• Short problem: Render the part of the listing that opens with the line containing "class: Mammalia" and runs through the end of the listing as a two-column CSV headed field and value, one row per line, with each entry in its own quoted field and any line breaks replaced by spaces. Omit the pictures.

• Data rows:
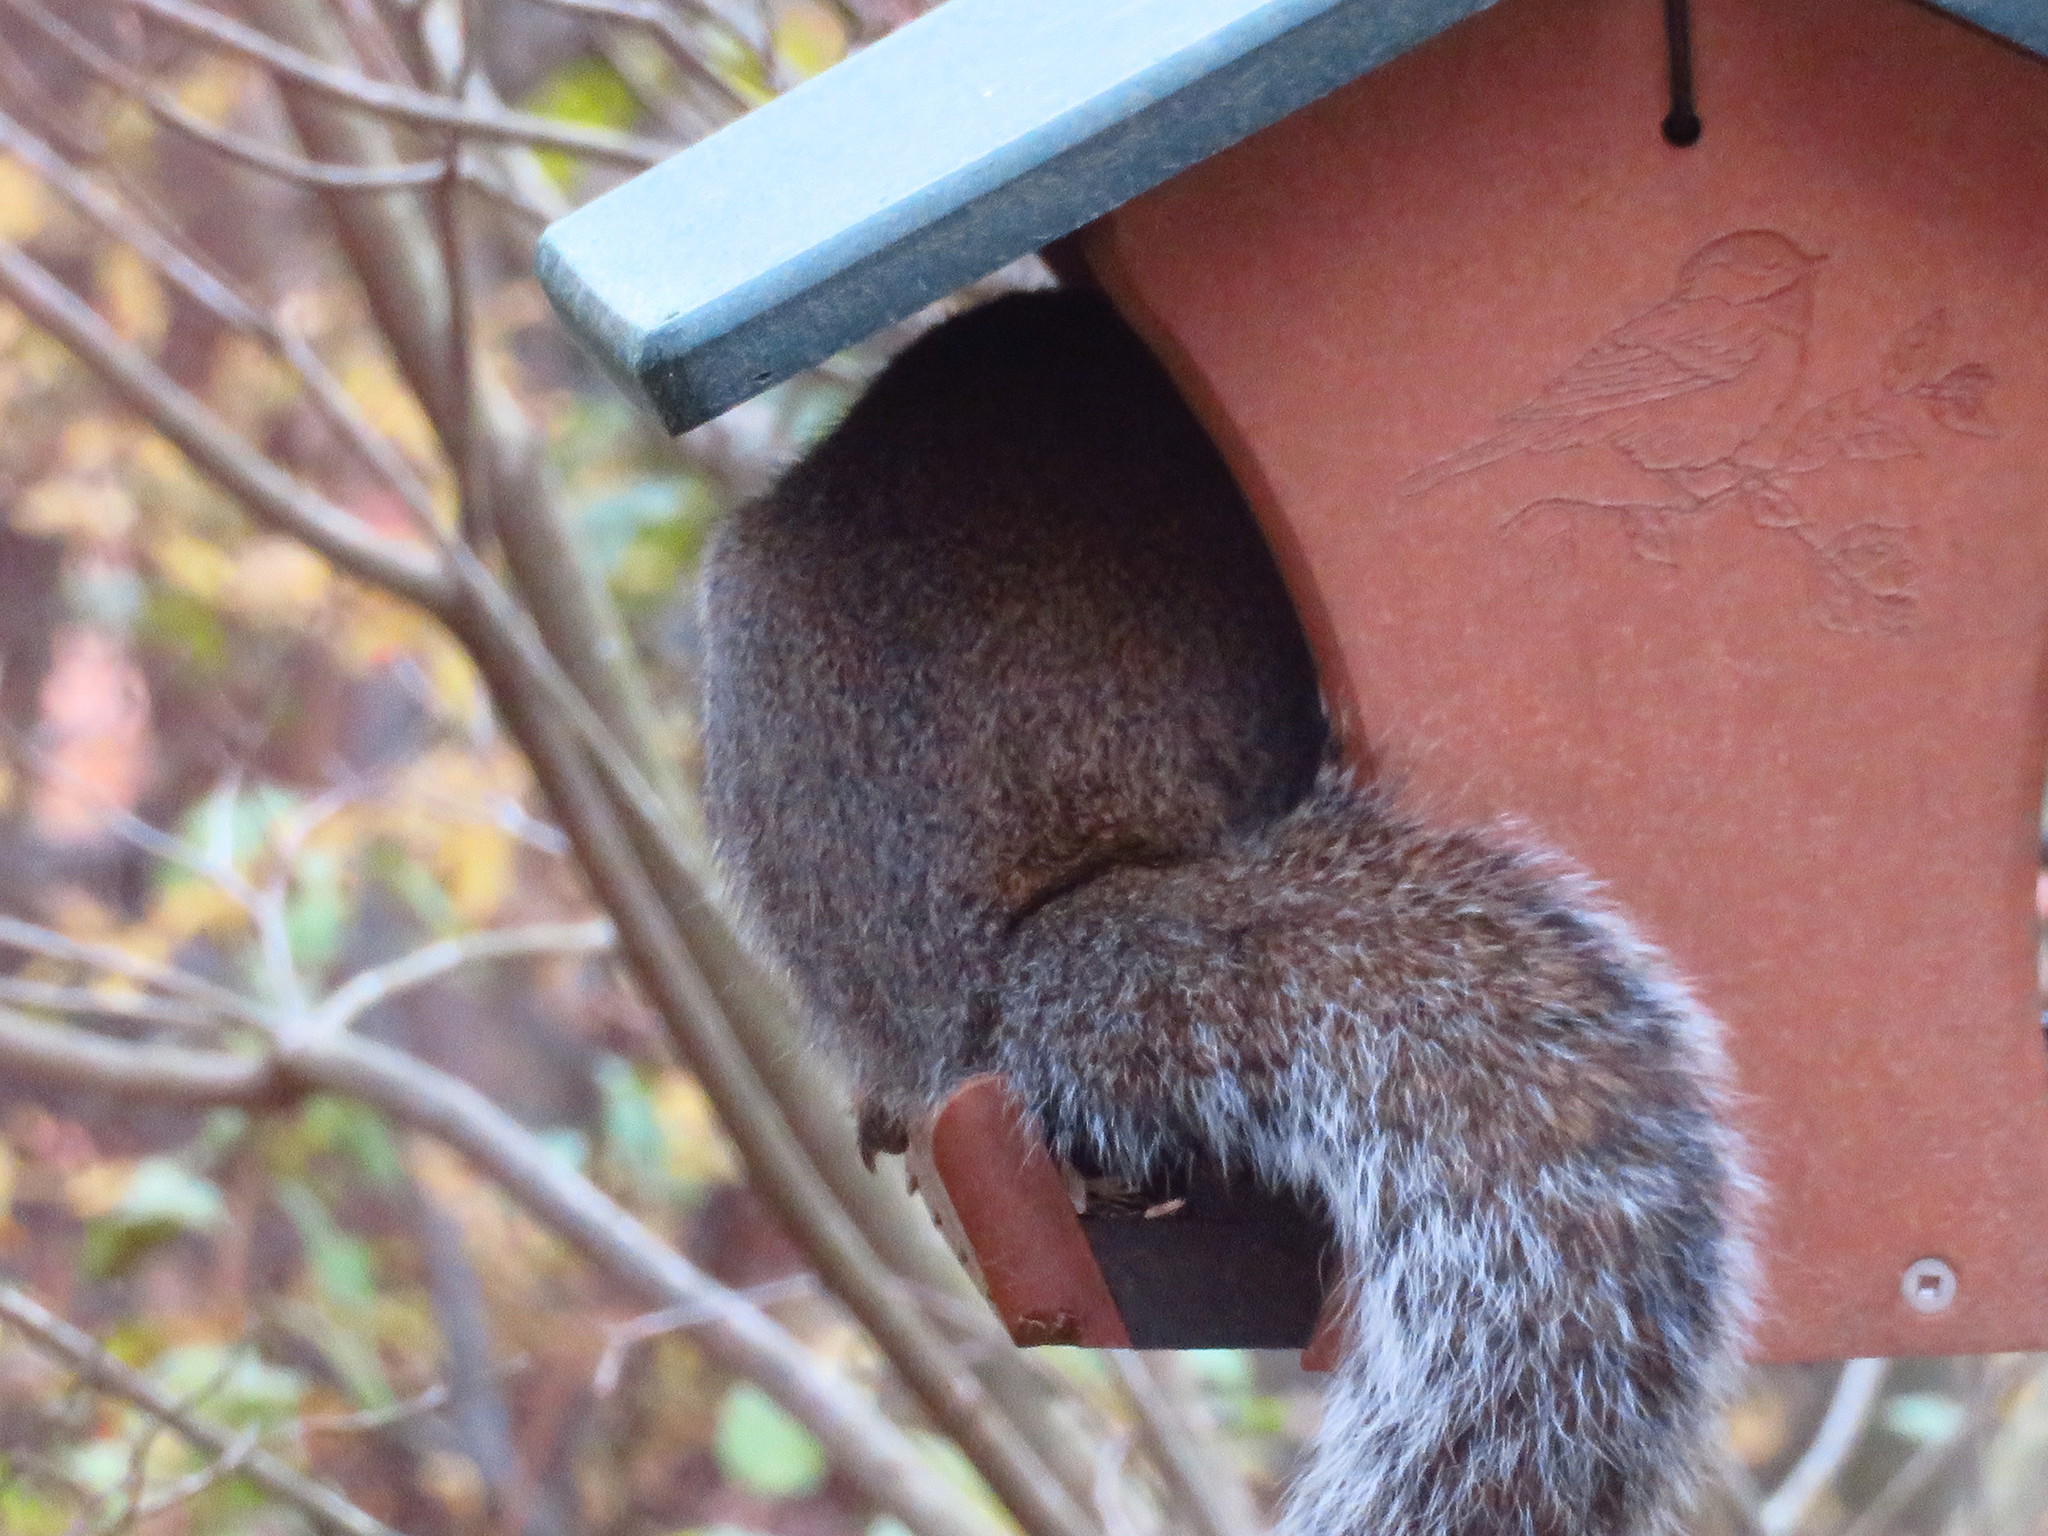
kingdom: Animalia
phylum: Chordata
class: Mammalia
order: Rodentia
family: Sciuridae
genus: Sciurus
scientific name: Sciurus carolinensis
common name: Eastern gray squirrel
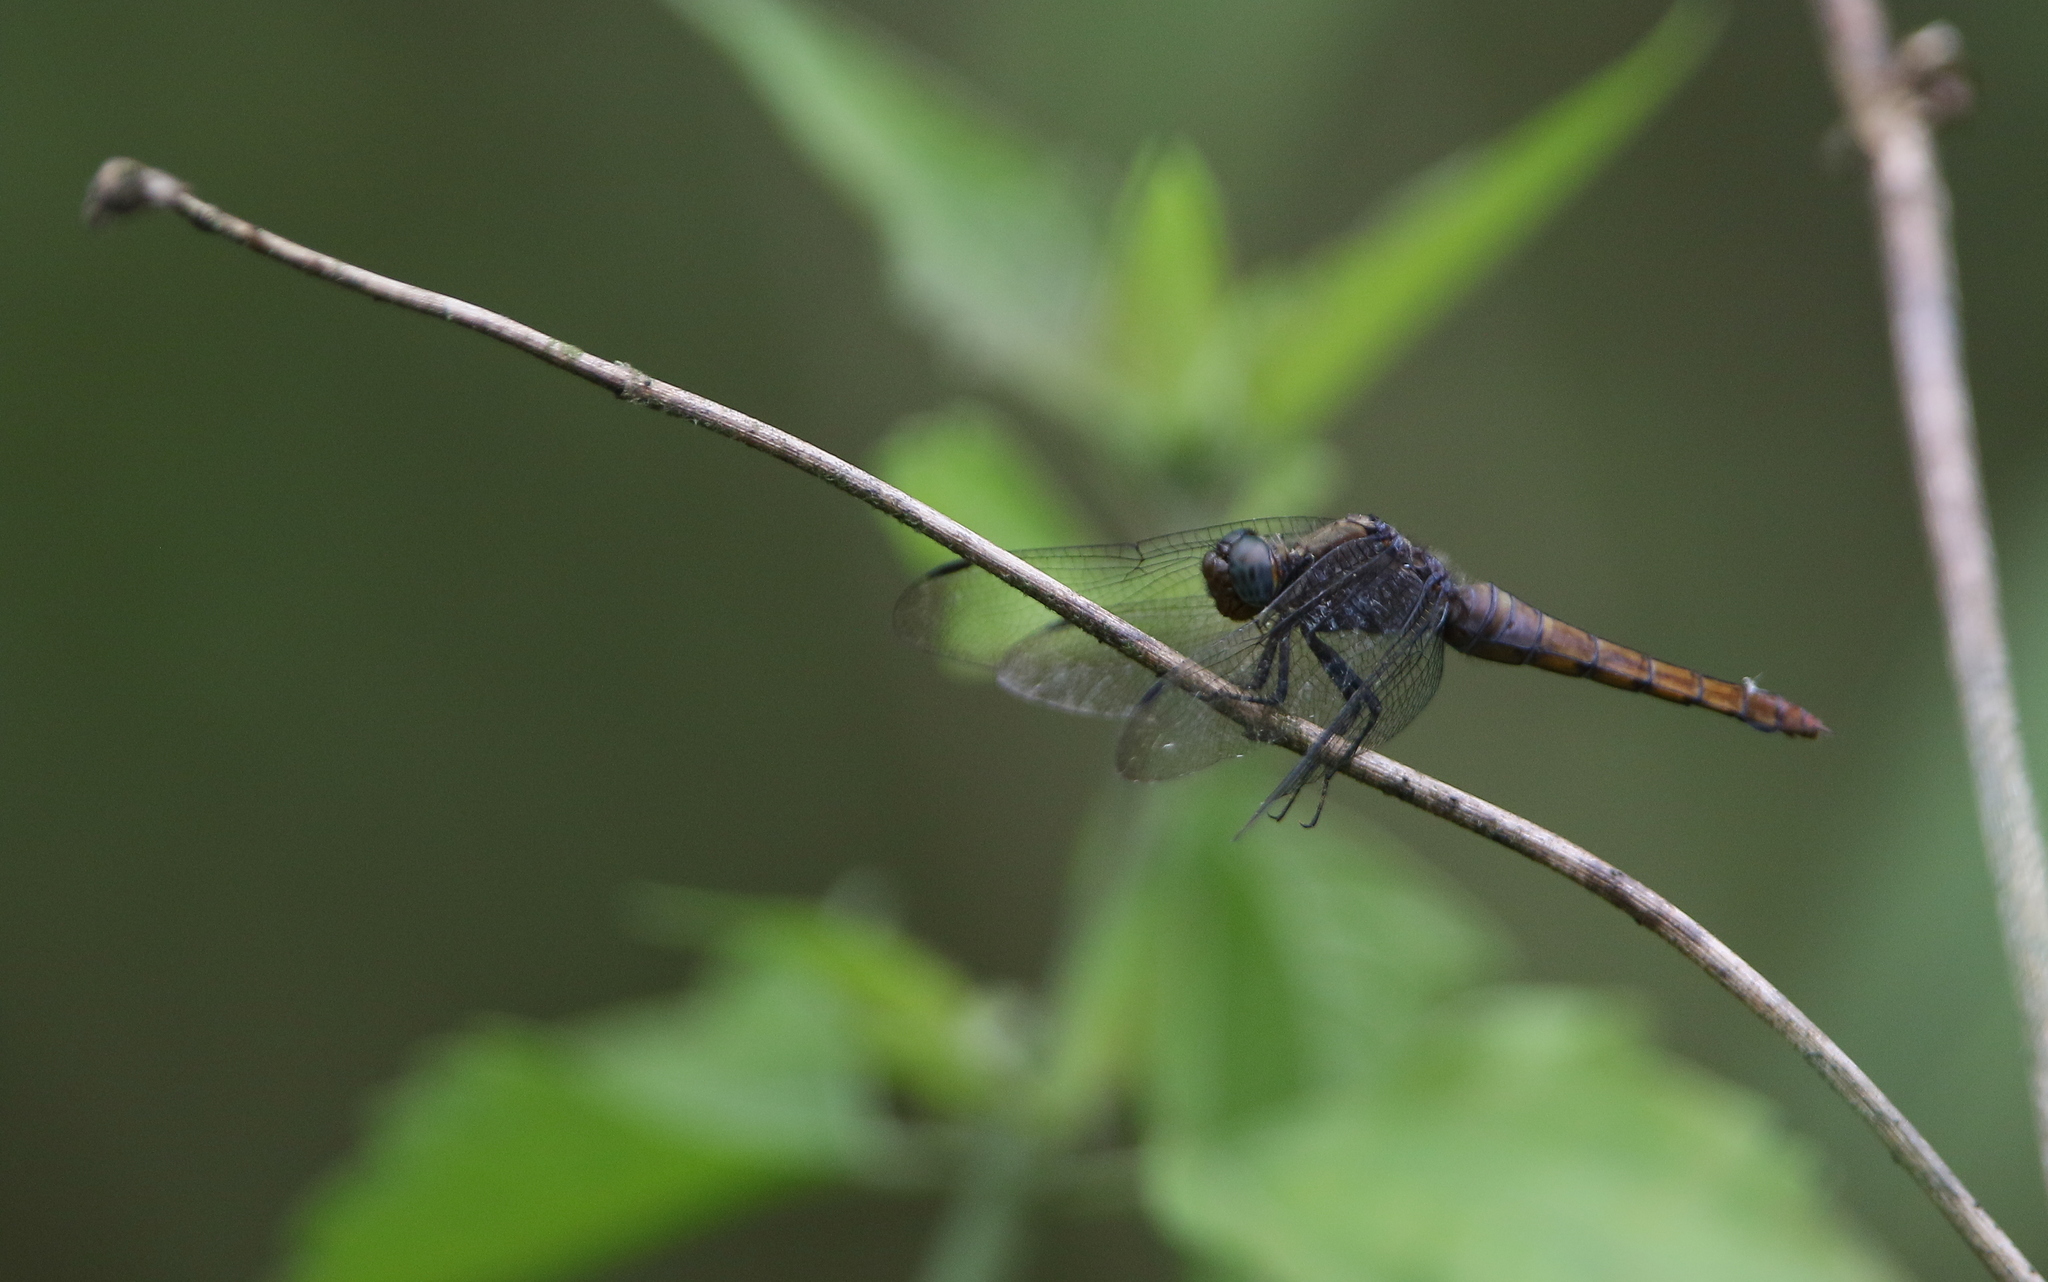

• Response:
field,value
"class:","Mammalia"
"order:","Rodentia"
"family:","Sciuridae"
"genus:","Sciurus"
"scientific name:","Sciurus carolinensis"
"common name:","Eastern gray squirrel"